В полночь меня разбудил Ч-ов и я, взяв ружье, пошел в обход. Тихо было в пустыне. Здесь не визжали под самым биваком шакалы, не ухали гиены, не слышно было пения сомалийских женщин и лая собак, но тишина мертвая, тишина пустыни. Трудно было ходить — в этой темноте, ежеминутно, натыкаясь на камни, цепляясь за колючки мимозы. Бивак, разбитый, по-видимому, в крайнем беспорядке, однако, имел свой смысл. Сомали, проводники верблюдов, ни за что бы не отдали своего груза для устройства из него ограды, потому что каждый знал свои ящики, каждый устроил из них и из циновок, составлявших верблюжье седло, некоторое подобие дома. Подле него тлел костер, на котором жена вожака вечером приготовляла ему рис. Но весь лагерь был перемешан. Верблюды, ящики, черные слуги, офицеры, мулы все это было скучено между камней, все спало мертвым сном в эту прохладную сырую ночь. Я сидел за походным столиком и набрасывал впечатления первого дня нашего пути… Сырость проникала сквозь сукно мундира, смачивала бумагу и трудно было писать при таких условиях.
Кругом спал бивак, охранителем которого являлся я со своими людьми. Невеселые мысли шли мне в голову. Как охранить эти драгоценные грузы, как охранить личность царского посла, его супруги и женщин лагеря в эту темную ночь. Сон бежал от глаз. Несколько раз я выходил из пределов бивака и, спотыкаясь о камни и падая, уходил далеко в пустыню. Там, затаив дыхание, я прислушивался. Какая тишина была кругом! Какое поразительное отсутствие жизни на многие версты. Абиссинец-слуга окликнул меня при моем возвращении и приложился из своего Гра.

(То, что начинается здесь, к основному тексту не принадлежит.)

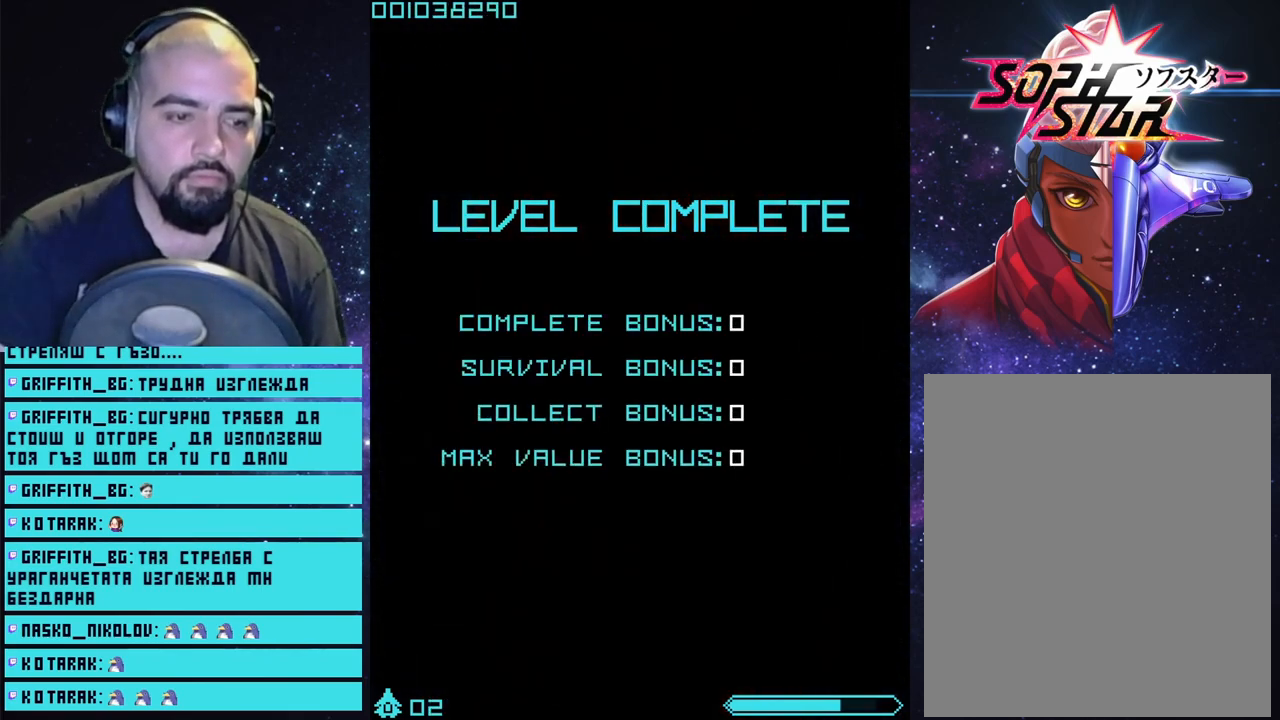
{"buttons": ["CROSS"], "left_stick": "center", "right_stick": "center", "events": []}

— «Москов ашкер «- ответил я, и прошел на бивак. Часовой в верблюжьей куртке стал передо мной смирно.
— «Крынин?»
— «Так точно».
— «Тебе холодно?»
— «Никак нет».
Им никогда не бывает холодно, они никогда не устают, эти славные бородачи, лихие наездники, охотники африканских пустынь!
8-го (20-го) декабря, понедельник. От Гумаре до Баядэ — 42 версты. В 4 часа утра трубач Терешкин протрубил подъем, изображавшийся у нас сигналами: «слушай», «все» и «сбор», и бивак зашевелился. Было совершенно темно, сыро и прохладно. Винтовки и ружья были покрыты легким налетом ржавчины, сырость легла на бурки, на шляпы, на все. Заварили чай, а остаток воды роздали мулам. Каждый получил по 1/4 ведра. Бедные животные страшно намучились. Надо было видеть их оживление, когда разливали воду. Мой «Граф», балованный мул с умными, как у лошади глазами, жалобно ржал и топал хорошенькой тоненькой ножкой, прося еще и еще воды. Но воды было всего шесть жестянок на всех мулов. В полной темноте вьючили сомали верблюдов, бегали, разыскивая чемоданы с личным имуществом офицеров, и отправляли их партия за партией. Абан Либэхь сердился, когда кто-либо из офицеров напоминал ему что-либо, или давал указания.
«Laisse moi, laisse. Je suis malade… si grand bagage, je prends tout a moi».
И он шел резониться с сомалями, произносил им речи, топал на них ногой, размахивал руками, убеждал и настаивал.
В 6 часов из-за гор показалось солнце, а в 7 тронулся последний верблюд, а за ним и мы.